I truly believe that anyone who studies history has something like a solemn duty to educate the public—particularly if the historian in question is studying the history of the society/culture in which he or she lives. It is critical to remind the public of past mistakes, so that they are not repeated; it is critical, particularly in our modern period in which minority and underprivileged histories are emphasized in scholarship, to make sure that everyone’s stories are heard.

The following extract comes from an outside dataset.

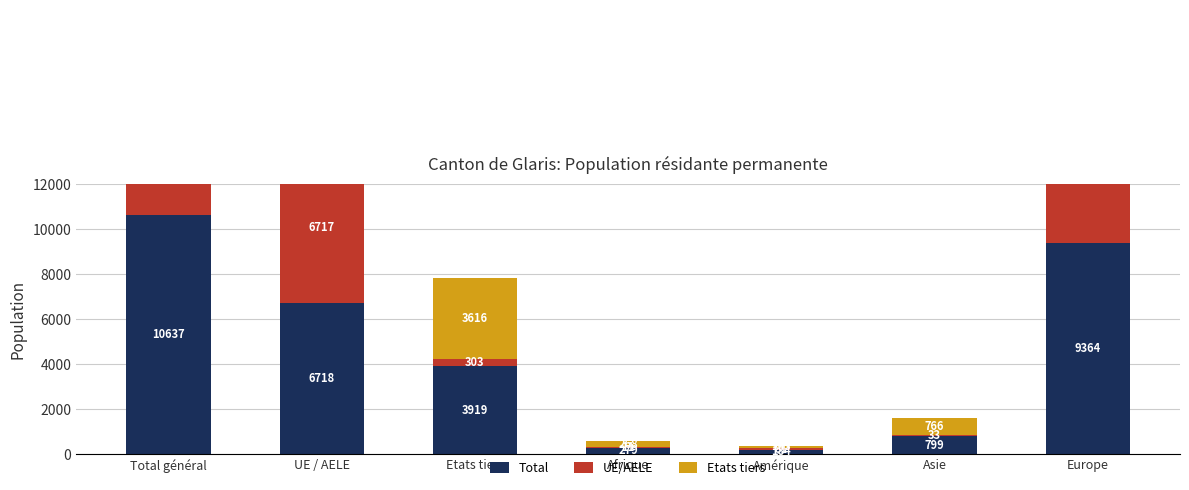

Which series has the largest total across all categories?

Total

It does us no good, for reductive example’s sake, for something like LGBT history to be an emerging hot new subfield in academia if no one outside the discipline has heard of Harvey Milk or Stonewall—and that’s why I was so excited to see the Pride Month/Stonewall anniversary display, and to note the care and respect and detail with which the exhibits described the history of minorities, women, immigrants, and working-class people that runs counter to the history of the privileged who serve in government and wrote the histories for hundreds of years. But while some of my preconceptions were dispelled by my day at the museum, others were not—and at times I felt myself very much back in the black-and-white world of grade-school social studies, frustrated by what was left unsaid. Yes, it is difficult to be all things to all people, but to tell all stories, to represent all sides, and to showcase dissent—even if it is, say, anti-military—is truly the most patriotic course of action for America’s museum to take.